Quentin Tarantino’s new book deal sets a path for his post-directorial creative career
NEW YORK — Quentin Tarantino’s next work of imagination will be in book form.
The Oscar-winning director has a two-book deal with Harper, beginning with a novelization of “Once Upon a Time ... in Hollywood” that is scheduled for next summer. “Once Upon a Time” will be a true Tarantino production: The book will come out first as a mass market paperback, like the old pulp novels the filmmaker loves, and will offer “a fresh, playful and shocking departure from the film,” according to Harper.
The film version of “Once Upon a Time ... in Hollywood” was released in 2019 and stars Leonardo DiCaprio as an actor and Brad Pitt as his stunt double. Nominated for 10 Academy Awards and winner of two, the movie is set in Los Angeles in 1969, around the time of the killings by Charles Manson’s followers.

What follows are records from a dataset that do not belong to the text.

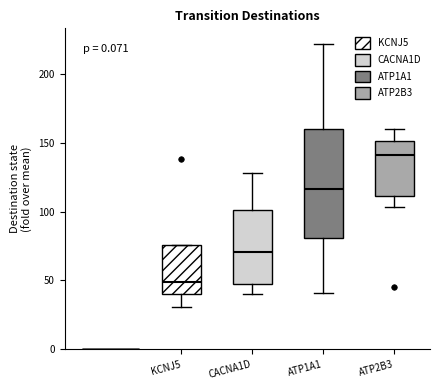

Where does the median line of the box for ATP2B3 sit on the y-axis? The values are not printed on the chart, so give them approximately, as read against the axis.

140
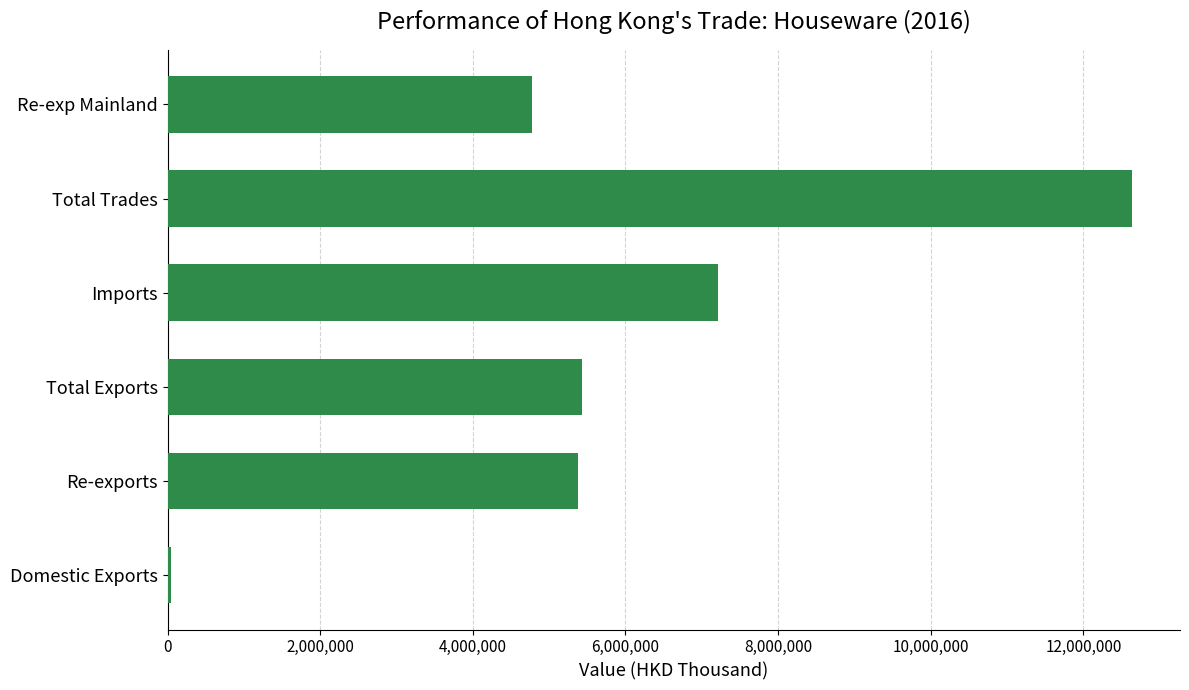

Between Total Trades and Domestic Exports, which is larger?

Total Trades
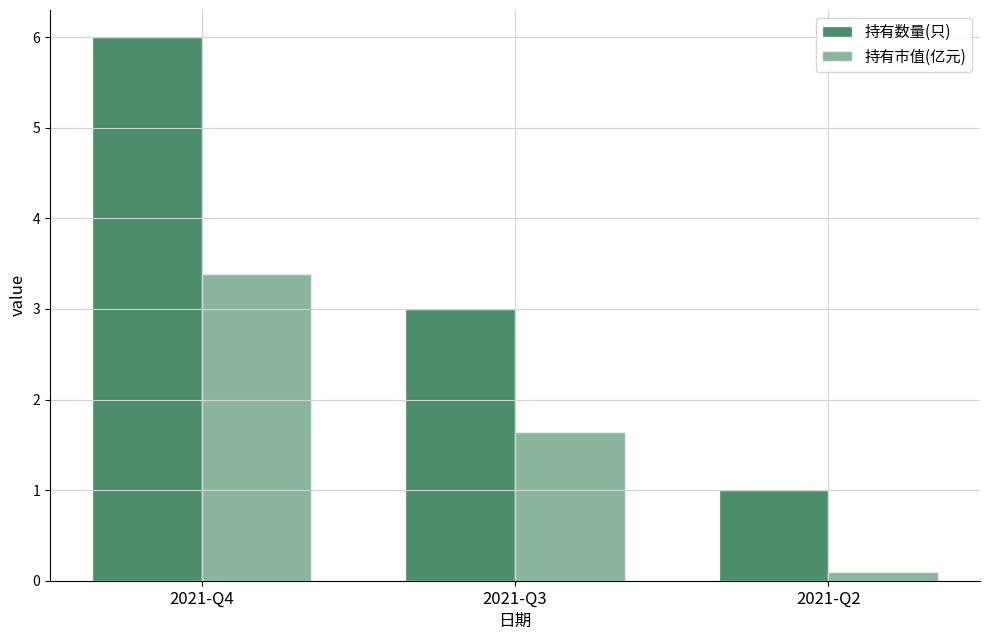

Rank the categories by 持有数量(只) value from highest to lowest.

2021-Q4, 2021-Q3, 2021-Q2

“Once Upon a Time ... in Hollywood” takes our national addiction to nostalgia to dangerously high levels
“In the ‘70s movie novelizations were the first adult books I grew up reading,” Tarantino said in a statement Tuesday. “And to this day I have a tremendous amount of affection for the genre. So as a movie-novelization aficionado, I’m proud to announce ’Once Upon a Time ... In Hollywood’ as my contribution to this often marginalized, yet beloved sub-genre in literature. I’m also thrilled to further explore my characters and their world in a literary endeavor that can (hopefully) sit alongside its cinematic counterpart.”
Tarantino’s second book will be the nonfiction “Cinema Speculation,” which Harper is calling “a deep dive into the movies of the 1970s” that draws in part on the director’s admiration for the late New Yorker critic Pauline Kael. A release date has not been determined.
“The book will be a rich mix of essays, reviews, personal writing, and tantalizing ‘what if’s,’ from one of cinema’s most celebrated filmmakers, and its most devoted fan,” according to Harper, an imprint of HarperCollins Publishers.
Several directors have written fiction in recent years, including Brian De Palma, David Cronenberg and Guillermo del Toro, and Michael Mann has been working on a prequel to his crime classic “Heat.” Tarantino, 57, may well have more time in the future for books.
He has said that he will retire from filmmaking after he completes 10 movies: “Once Upon a Time ... In Hollywood” was his ninth. Tarantino had not yet turned 30 when he made his first feature-length film, “Reservoir Dogs,” and he has claimed that most directors lose their edge in their later years. Writing has long been part of his transition plan.
“I think when it comes to theatrical movies, I’ve come to the end of the road,” Tarantino, who has yet to announce plans for his next film, told GQ Australia last year. “I see myself writing film books and starting to write theater, so I’ll still be creative. I just think I’ve given all I have to give to movies.”